R. Porque eles têm ideias e planos. São muito apegados às suas próprias visões. As mulheres funcionam diferente. Por exemplo, Jill Solloway, a criadora de Transparent, não diz o que você tem de fazer. Perto de 80% do que se viu na série são fruto de improviso. Eu li o roteiro e depois o enunciei como me pareceu melhor. Por isso é que a série tem esse ar de autenticidade tão contemporâneo. Ainda não posso divulgar, mas tenho outros projetos com diretoras incríveis. Na moda, também gostaria de trabalhar com mais estilistas.
P. Você mudou de gênero quando estava estudando na Columbia. Quais papéis você pôde interpretar então?
R. O estudo de interpretação na Columbia é muito aberto, progressista e inclusivo. Quando comecei a minha transição, avisei os meus professores que não queria mais interpretar papéis masculinos, e eles aceitaram. O problema é que, nos textos que temos à disposição, existem poucos personagens transgêneros. Eu me perguntei, então, se fazia mesmo sentido me dedicar profissionalmente a isso. Por um tempo me voltei mais para a performance artística. Mas, naquela época, saiu a Time com Laverne Cox na capa. Foi uma coisa que me reafirmou como mulher, mas também como atriz. Pensei comigo mesma que talvez eu também poderia…
P. Quais são os seus desafios hoje como atriz?

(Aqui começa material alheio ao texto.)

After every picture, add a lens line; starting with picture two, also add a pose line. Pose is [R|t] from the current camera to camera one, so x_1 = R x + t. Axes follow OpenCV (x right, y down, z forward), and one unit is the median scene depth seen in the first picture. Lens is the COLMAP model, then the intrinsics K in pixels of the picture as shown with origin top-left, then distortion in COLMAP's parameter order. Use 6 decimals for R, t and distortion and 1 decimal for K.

R. Sinto uma grande pressão por mais versatilidade. Passo muito tempo pensando em como me tronar mais vendável. Quero ser vista como uma atriz, e ponto, e não como uma atriz transgênero. Tenho frequentado um especialista da fala para ampliar o alcance tonal da minha voz. Hoje eu estou cansada e com o problema do fuso-horário, mas quando faço meus exercícios, fico bem mais convincente [sorri]…
P. Você acaba de usar o adjetivo “vendável”…

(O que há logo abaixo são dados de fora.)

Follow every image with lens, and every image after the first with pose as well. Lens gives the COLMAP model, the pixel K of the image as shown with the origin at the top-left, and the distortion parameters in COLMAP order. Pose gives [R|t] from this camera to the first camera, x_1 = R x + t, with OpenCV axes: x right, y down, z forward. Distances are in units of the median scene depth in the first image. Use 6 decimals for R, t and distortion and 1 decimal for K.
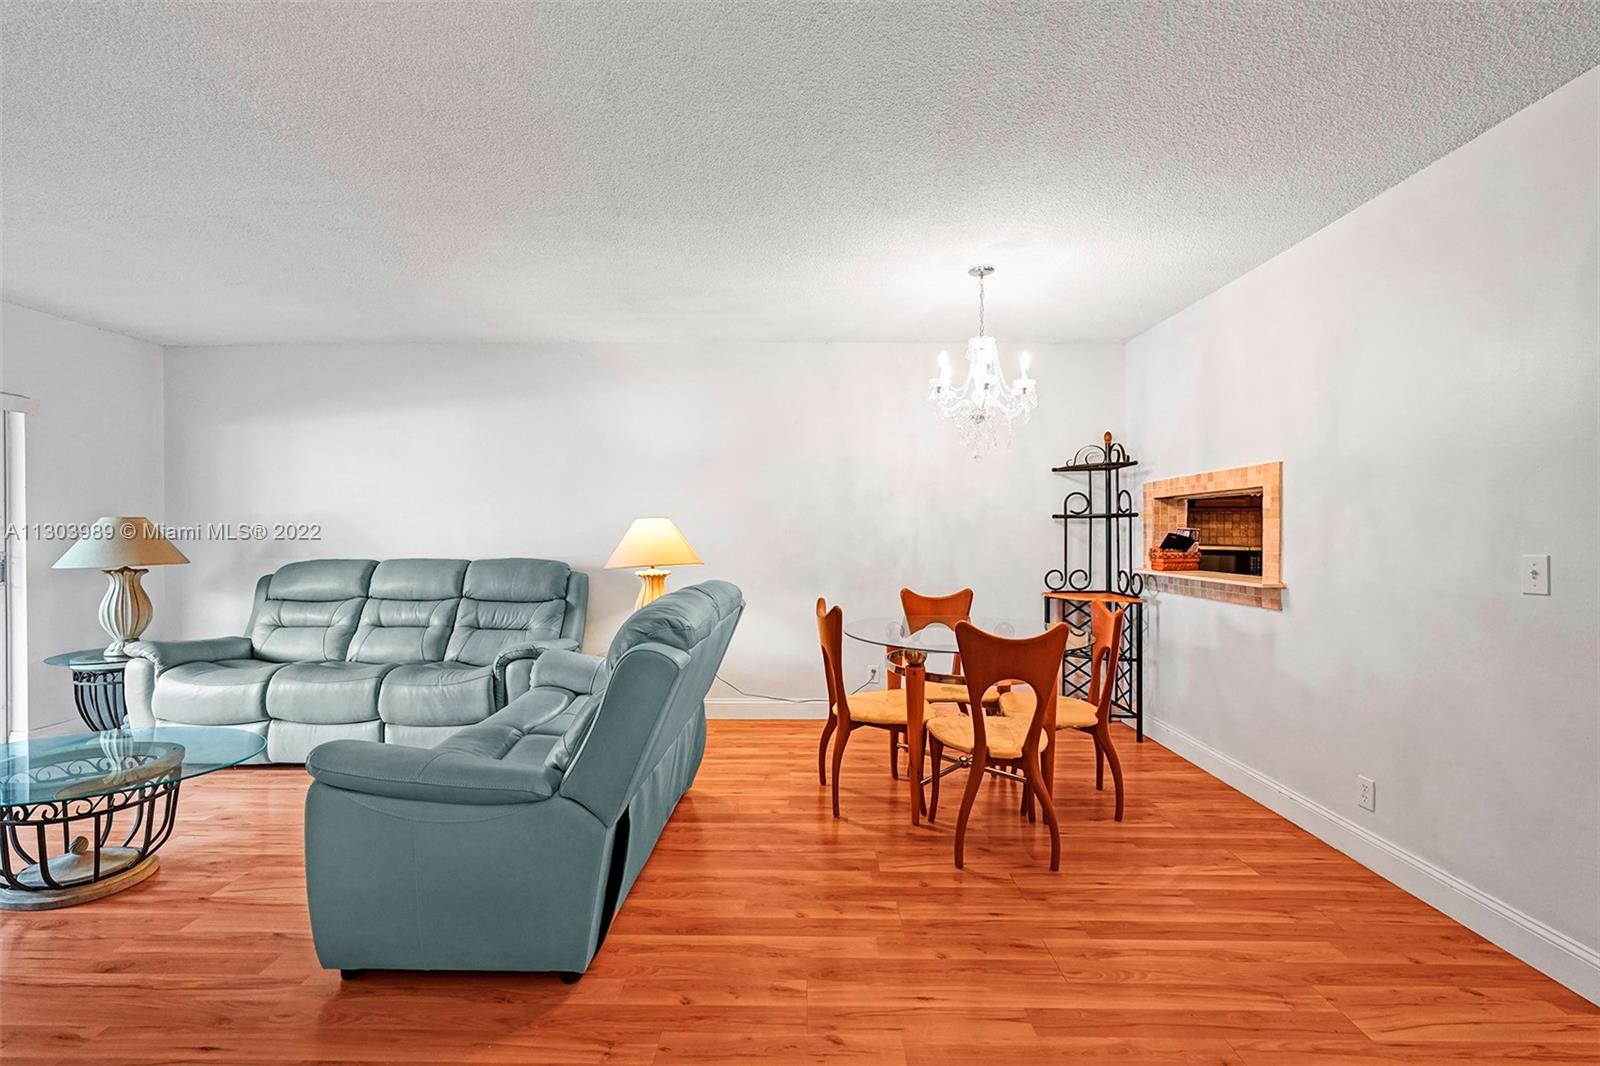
lens RADIAL K [[648.6, 0, 797.8], [0, 648.6, 539.8], [0, 0, 1]] dist [-0.000521, -0.000026]
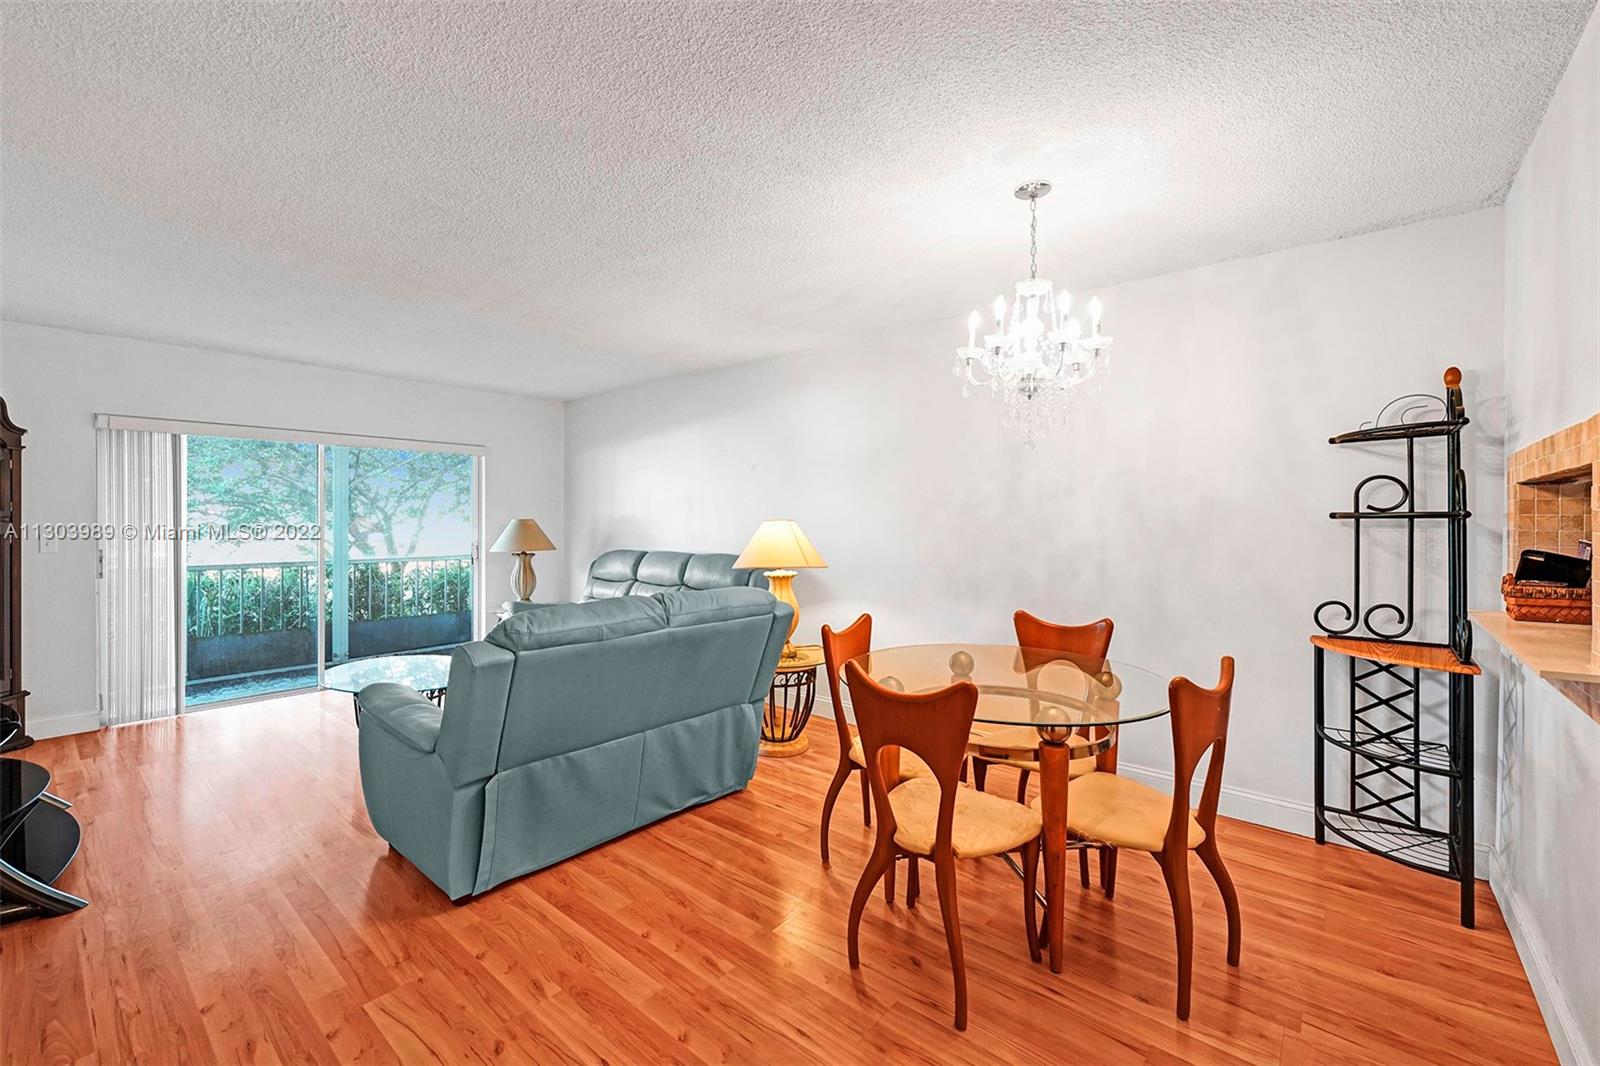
lens RADIAL K [[662.4, 0, 801.0], [0, 662.4, 527.8], [0, 0, 1]] dist [-0.001244, -0.000206]
pose [[0.770210, 0.008749, -0.637731, 0.465429], [-0.007373, 0.999961, 0.004813, -0.026794], [0.637748, 0.000995, 0.770244, 0.211906]]
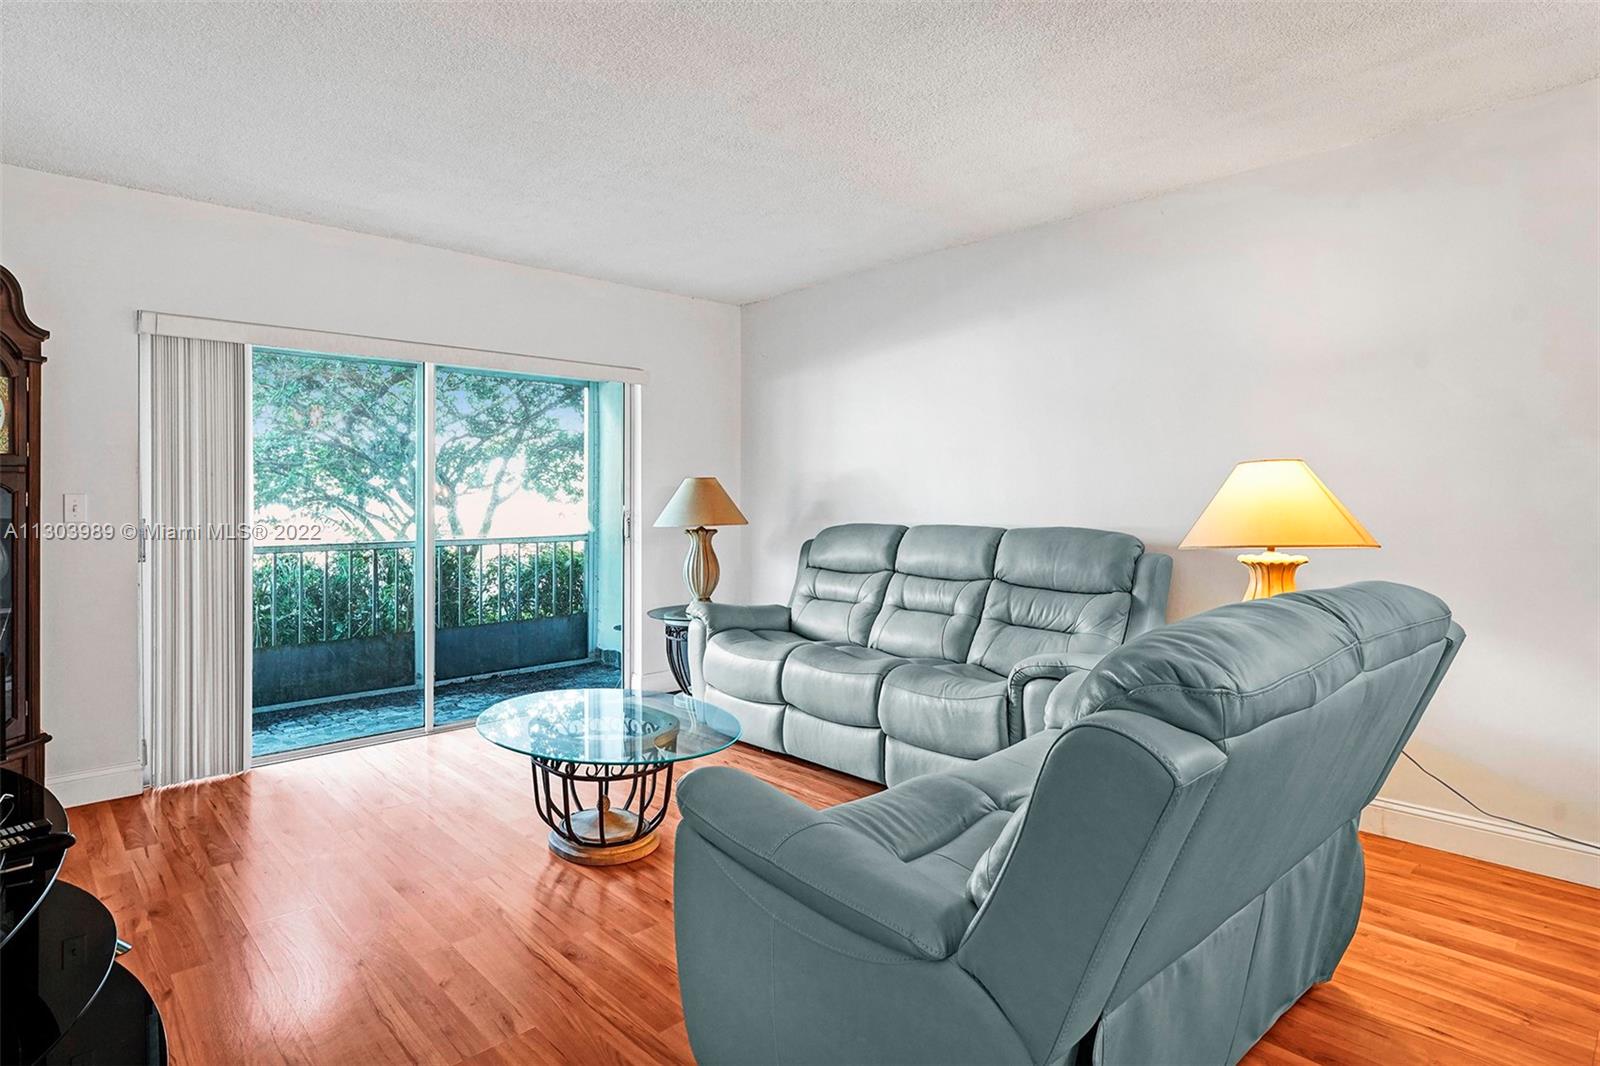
lens RADIAL K [[849.4, 0, 795.0], [0, 849.4, 502.8], [0, 0, 1]] dist [-0.000051, 0.000353]
pose [[0.689524, 0.002395, -0.724259, 0.025086], [-0.003595, 0.999994, -0.000115, 0.003893], [0.724254, 0.002683, 0.689528, 0.190368]]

R. Eu sei, é uma vergonha. É uma humilhação. Mas preciso fazer isso para poder trabalhar. Mas qualquer atriz que não seja branca, magra, que tenha alguma deficiência ou não seja cisgênero dirá algo parecido. Tenho de ser muito disciplinada. Preciso melhorar.
P. Quando você disse à sua mãe que queria ser atriz, ela lhe aconselhou a não ler o que as pessoas falariam sobre você. Você seguiu o conselho?
R. Não. Eu leio tudo. Os atores que dizem o contrário estão mentindo. Tenho 24 anos e não sei com clareza quem eu mesma sou. Às vezes, penso que ler o que os outros acham de mim ajudará a me entender melhor. Mas é perigoso, e sei que não deveria fazê-lo.
P. Fazem críticas muito cáusticas?
R. Às vezes sim. Dizem que falo demais sobre o fato de ser trans. Não entendem que é sobre isso que me perguntam nas entrevistas… Toda vez que uma revista me chama de “atriz transgênero” alguém se sente no direito de opinar. Eu sou que não sou um homem. Sei que não jeito de homem. Mas é isso o que essas pessoas veem. Se lessem mais coisas sobre mim ou falassem comigo, talvez teriam uma reação diferente. Ou não. Como eu disse antes, essa visibilidade, por mais positiva que seja, é também o que me deixa exposta ao ódio e à violência. Leia o que algumas pessoas escrevem toda vez que a Gucci posta uma foto minha no Instagram… No fundo, não sou o que essas pessoas querem ver.
P. Você tem esperança de que isso mude em um futuro próximo?
R. Para falar a verdade, para mim tanto faz. Já estou aqui. Mas espero que aconteça. O que posso fazer, a não ser esperar?